TEMPO.CO, YOGYAKARTA -- Sebuah diskusi menarik tentang Partai Komunis Indonesia (PKI) digelar di Sekretariat Syariat Indonesia di Yogyakarta, Jumat 22 September 2017 lalu. Dalam diskusi yang bertema Jalan Sunyi Penyintas Genosida itu, Ngatiyar, Aktivis LSM Mitra Wacana memaparkan mengapa banyak orang dituding terlibat PKI pasca peristiwa Gerakan 30 September 1965.
Ngatiyar pernah melakukan riset di sebuah desa di Jawa Tengah pada 2009 dan 2013 untuk tesis S2 di Universitas Islam Negeri (UIN) Sunan Kali Jaga Yogyakarta menemukan beberapa alasannya.
BACA: Berapa Sebenarnya Korban Pembantaian Pasca-G30S 1965?
Menurut Ngatiyar, saat peristiwa 1965 meletus, goncangan terjadi di desa-desa yang dianggap basis PKI atau dikenal dengan basis merah. Lantaran banyak penangkapan, pemenjaraan dan pembunuhan terhadap orang-orang yang dituduh PKI, simpatisan PKI, atau pun orang yang tidak mengetahui apa-apa.
Salah satunya sebuah desa di Jawa Tengah yang 80 persen penduduknya menjadi simpatisan PKI masa itu. Desa itu menjadi lokasi riset Ngatiyar. "Sampai sekarang belum jelas siapa sebenarnya yang PKI dan siapa yang di-PKI-kan. Tapi mayoritas warga desa itu di-PKI-kan," kata Ngatiyar dalam diskusi itu, Jumat, 22 September 2017 lalu.
BACA: Kisah Miris Korban 1965, Basuki: Main Tuding, Itu PKI!
Goncangan waktu itu salah satunya dimulai dengan merebaknya kabar pembunuhan terhadap sejumlah kyai di desa lain oleh PKI. Kabar itu menguat di sana kala itu. Ngatiyar pun bertanya kepada saksi sejarah di sana mengingat pada masa itu belum ada radio atau pun surat kabar yang dimiliki warga desa. Kepemilikan radio dan surat kabar hanya oleh segelitir orang tertentu. "Saya tanya, kabar itu dari mana? Saksi menjawab, info itu ya dari tentara," kata Ngatiyar.
Tindakan penangkapan, pemenjaraan dan pembunuhan terhadap orang-orang yang dianggap PKI pun terjadi di desa itu. Salah satu penandanya karena genteng rumah mereka menggunakan simbol PKI.
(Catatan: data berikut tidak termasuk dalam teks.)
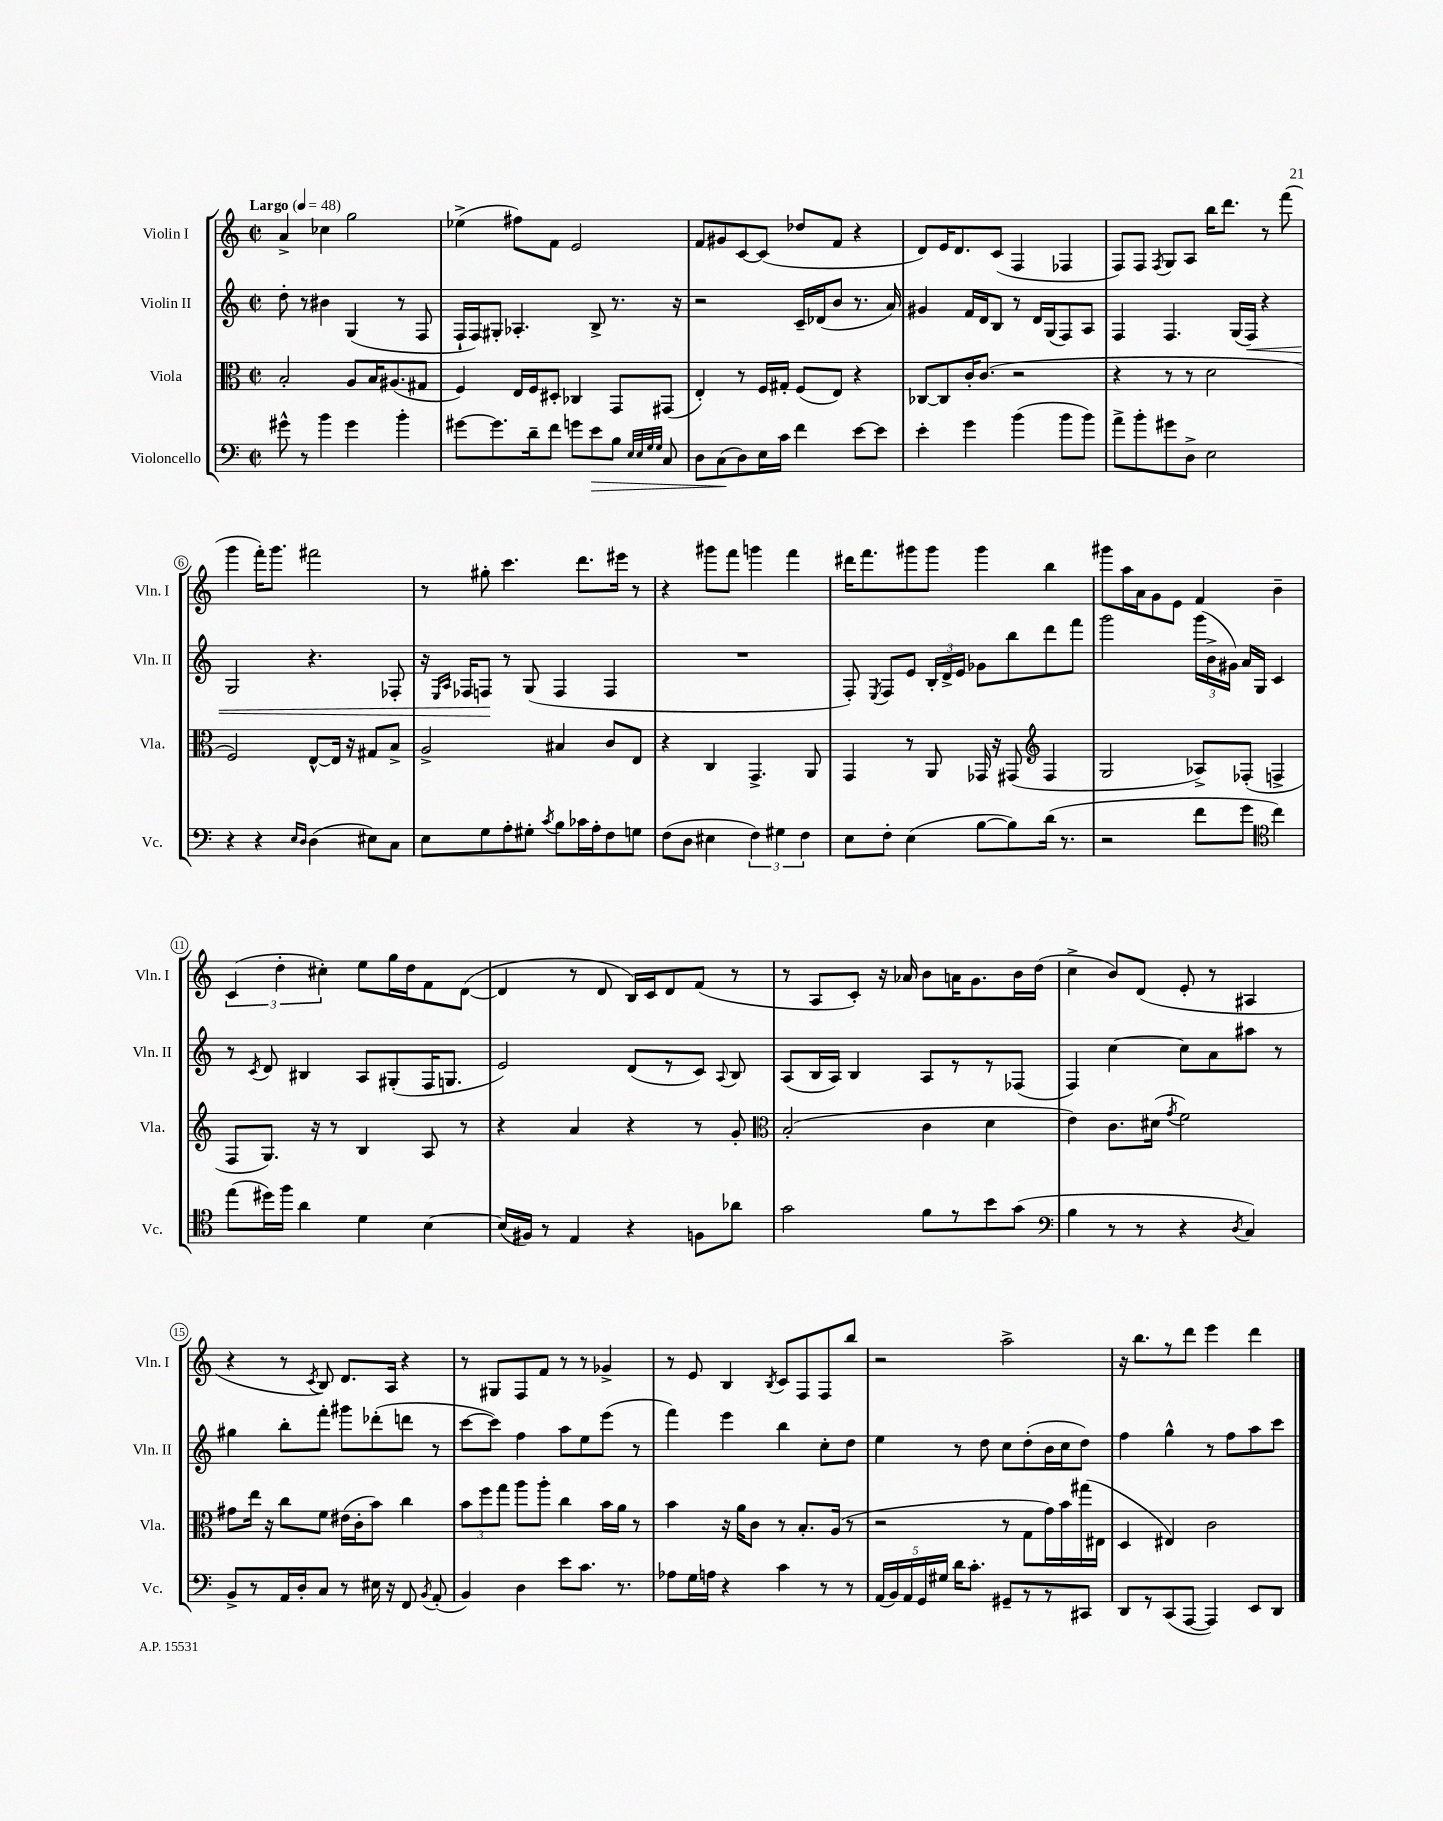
<<
\new StaffGroup <<
\new Staff = "s0" \with { instrumentName = "Violin I" shortInstrumentName = "Vln. I" } {
    \clef treble \key c \major \defaultTimeSignature \time 2/2 \tempo "Largo" 4 = 48
    \autoBeamOff a'4-> ces''4 g''2 |
    ees''4->( fis''8[) f'8] e'2 |
    f'8[ gis'8 c'8~ c'8]( des''8[ f'8] r4 |
    d'8[) e'16 d'8. c'8]( f4 fes4 |
    f8[) f8] \acciaccatura { f8 } g8[ a8] b''16[ d'''8.] r8 f'''8( |
    g'''4 f'''16[-.) g'''8.] fis'''2 |
    r8 gis''8-. c'''4. d'''8.[ eis'''16] r8 |
    r4 gis'''8[ f'''8] g'''4 f'''4 |
    dis'''16[ f'''8. gis'''8 gis'''8] gis'''4 b''4 |
    gis'''8[ a''16 a'16 g'8 e'8] f'4 b'4-- |
    \tuplet 3/2 { c'4( d''4-. cis''4-.) } e''8[ g''16 d''16 f'8 d'8]~( |
    d'4 r8 d'8 b16[) c'16 d'8 f'8]( r8 |
    r8 a8[ c'8]-.) r16 aes'16 b'8[ a'16 g'8. b'16 d''16]( |
    c''4-> b'8[) d'8]( e'8-. r8 ais4 |
    r4 r8 \acciaccatura { c'8 } b8) d'8.[ a16] r4 |
    r8 gis8[ f8 f'8] r8 r8 ges'4-> |
    r8 e'8 b4 \acciaccatura { b8 } c'8[ f8 f8 b''8] |
    r2 a''2-> |
    r16 b''8.[ r8 d'''8] e'''4 d'''4 \bar "|." |
}
\new Staff = "s1" \with { instrumentName = "Violin II" shortInstrumentName = "Vln. II" } {
    \clef treble \key c \major \defaultTimeSignature \time 2/2
    \autoBeamOff d''8-. r8 bis'4 g4( r8 f8 |
    f16[-! f16) gis8]-. aes4.-. b8-> r8. r16 |
    r2 c'16[-- des'16( b'8] r8. a'16) |
    gis'4 f'16[ d'16 b8] r8 d'16[ g16( f8) a8] |
    f4 f4. g16[( f16]\<) r4 |
    g2 r4. fes8-. |
    r16 \grace { e16[ a16] } fes16[ f8]\! r8 g8( f4 f4 |
    R1 |
    f8-.) \acciaccatura { e8 } f8[ e'8] \tuplet 3/2 { b16[-. d'16-> e'16] } ges'8[ b''8 d'''8 f'''8] |
    g'''2 \tuplet 3/2 { g'''16[( b'16-> gis'16]) } a'16[ g16] c'4 |
    r8 \acciaccatura { c'8 } d'8 bis4 a8[ gis8-.( f16 g8.] |
    e'2) d'8[( r8 c'8]) \appoggiatura { a8 } b8 |
    a8[( b16 a16]) b4 a8[ r8 r8 fes8]( |
    f4) c''4~ c''8[ a'8 ais''8] r8 |
    gis''4 b''8[-. f'''8]-. gis'''8[ des'''8-.( d'''8] r8 |
    c'''8[~ c'''8]) f''4 a''8[ e''8 e'''8]( r8 |
    f'''4) e'''4 b''4 c''8[-. d''8] |
    e''4 r8 d''8 c''8[ d''8-.( b'16 c''16 d''8]) |
    f''4 g''4-^ r8 f''8[ a''8 c'''8] \bar "|." |
}
\new Staff = "s2" \with { instrumentName = "Viola" shortInstrumentName = "Vla." } {
    \clef alto \key c \major \defaultTimeSignature \time 2/2
    \autoBeamOff b2-. a8[ b16 ais8.( gis8] |
    f4) e16[ f16 dis8]-. ces4 g,8[ gis,8]( |
    e4-.) r8 f16[ gis16]-. f8[( e8]) r4 |
    ces8[~ ces8 c'16-. c'8.]( r2 |
    r4 r8 r8 d'2 |
    f2) e8[~-^ e16] r16 gis8[ b8]-> |
    a2-> bis4 c'8[ e8] |
    r4 c4 g,4.-> a,8 |
    g,4 r8 a,8 ges,16 r16 gis,8( \clef treble f4 |
    g2 aes8[->) fes8]-.( f4-> |
    f8[ g8.]) r16 r8 b4 a8 r8 |
    r4 a'4 r4 r8 g'8-. |
    \clef alto b2-.( c'4 d'4 |
    e'4) c'8.[ dis'16]( \acciaccatura { g'8 } f'2) |
    gis'8[ e''16] r16 c''8[ f'8] eis'16[( c'16-. b'8]) c''4 |
    \tuplet 3/2 { b'8[ f''8 g''8] } a''8[ a''8]-. c''4 b'16[ a'16] r8 |
    b'4 r16 a'16[ c'8] r8 b8.[-. a16]( r8 |
    r2 r8 g8[ g'16) b'16 gis''16( eis16] |
    d4 eis4) c'2 \bar "|." |
}
\new Staff = "s3" \with { instrumentName = "Violoncello" shortInstrumentName = "Vc." } {
    \clef bass \key c \major \defaultTimeSignature \time 2/2
    \autoBeamOff gis'8-^ r8 b'4 gis'4 b'4-. |
    gis'8[~ gis'8. d'16-- f'8] g'8[ e'8\> b8] \grace { e32[ e32 g32 g32] } c8 |
    d8[ c8\!( d8) e16 c'16] f'4 e'8[~ e'8] |
    e'4-. g'4 b'4( b'8[ b'8]) |
    a'8[-> b'8-. gis'8 d8]-> e2 |
    r4 r4 \grace { e16[ d16] } d4( eis8[) c8] |
    e8[ g8 a8-. gis8]-. \acciaccatura { c'8 } b8[ ces'16 a16-. f8 g8] |
    f8[( d8] eis4 \tuplet 3/2 { f4) gis4 f4 } |
    e8[ f8]-. e4( b8[~ b8) d'16]( r8. |
    r2 f'8[ g'8] \clef tenor c''4) |
    e''8[( dis''16) f''16] a'4 d'4 b4~ |
    b16[( fis16]) r8 e4 r4 f8[ aes'8] |
    g'2 f'8[ r8 b'8 g'8]( |
    \clef bass b4 r8 r8 r4 \acciaccatura { d8 } c4) |
    b,8[-> r8 a,16 d16-. c8] r8 eis16 r16 f,8 \acciaccatura { b,8 } a,8-.( |
    b,4) d4 e'8[ c'8.] r8. |
    aes8[ g16 a16] r4 c'4 r8 r8 |
    \tuplet 5/4 { a,16[( b,16) a,16 g,16 gis16] } d'16[ c'8.]-. gis,8[-- r8 r8 cis,8] |
    d,8[ r8 c,8( a,,8]~ a,,4) e,8[ d,8] \bar "|." |
}
>>
>>
\layout { \context { \Score \override BarNumber.stencil = #(make-stencil-circler 0.1 0.3 ly:text-interface::print) } }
Ngatiyar sempat mengira penggunaan simbol itu berupa menuliskan kata PKI dengan huruf besar pada genteng rumah menggunakan cat. "Ternyata tidak. Simbol PKI itu menjadi merek genteng, seperti kalau sekarang ini merek genteng Sokka," kata Ngatiyar.
Berdasarkan temuan itu, Ngatiyar pun melakukan pengecekan ke desa lainnya. Ternyata rumah warga di desa lain pun menggunakan genteng dengan merek Masyumi."Pemilik rumah pun bilang. Jangankan PKI, warga di sini sebagian besar gentengnya adalah Masyumi," kata Ngatiyar.
Dia pun menyimpulkan, simbol-simbol partai pada masa itu juga menjadi merek dagang. Salah satu eksesnya adalah menjadi dasar orang-orang diciduk dengan tuduhan PKI.
BACA: G30S 1965 dan Pasukan Sipil Serba Hitam Membasmi PKI
Alasan pencidukan lainnya adalah penggunaan domprang atau stiker yang dipasang di rumah-rumah warga. Padahal menjadi kelaziman parpol hingga saat ini saat melakukan kampanye adalah dengan membagikan stiker kepada warga. "Membagikan dan menempelkannya di rumah warga. Domprang itu yang menempelkan orang lain (bukan pemilik rumah)," kata Ngatiyar.
Ada pula alasan lainnya karena cinta yang tak kesampaian. Menurut Ngatiyar, alasan itu cukup tragis. Dia mencontohkan ada sinden yang menolak cinta seorang laki-laki di desa itu. Lantaran ditolak dan sakit hati, sinden itu pun diisukan aktif dalam Gerakan Wanita Indonesia (Gerwani).
Sementara Gerwani dituding terlibat melakukan penyiksaan terhadap tujuh jenderal di Lubang Buaya di Jakarta. Sinden itu pun diinterograsi dan mengalami pelecehan seksual. Tak sedikit yang dipenjara.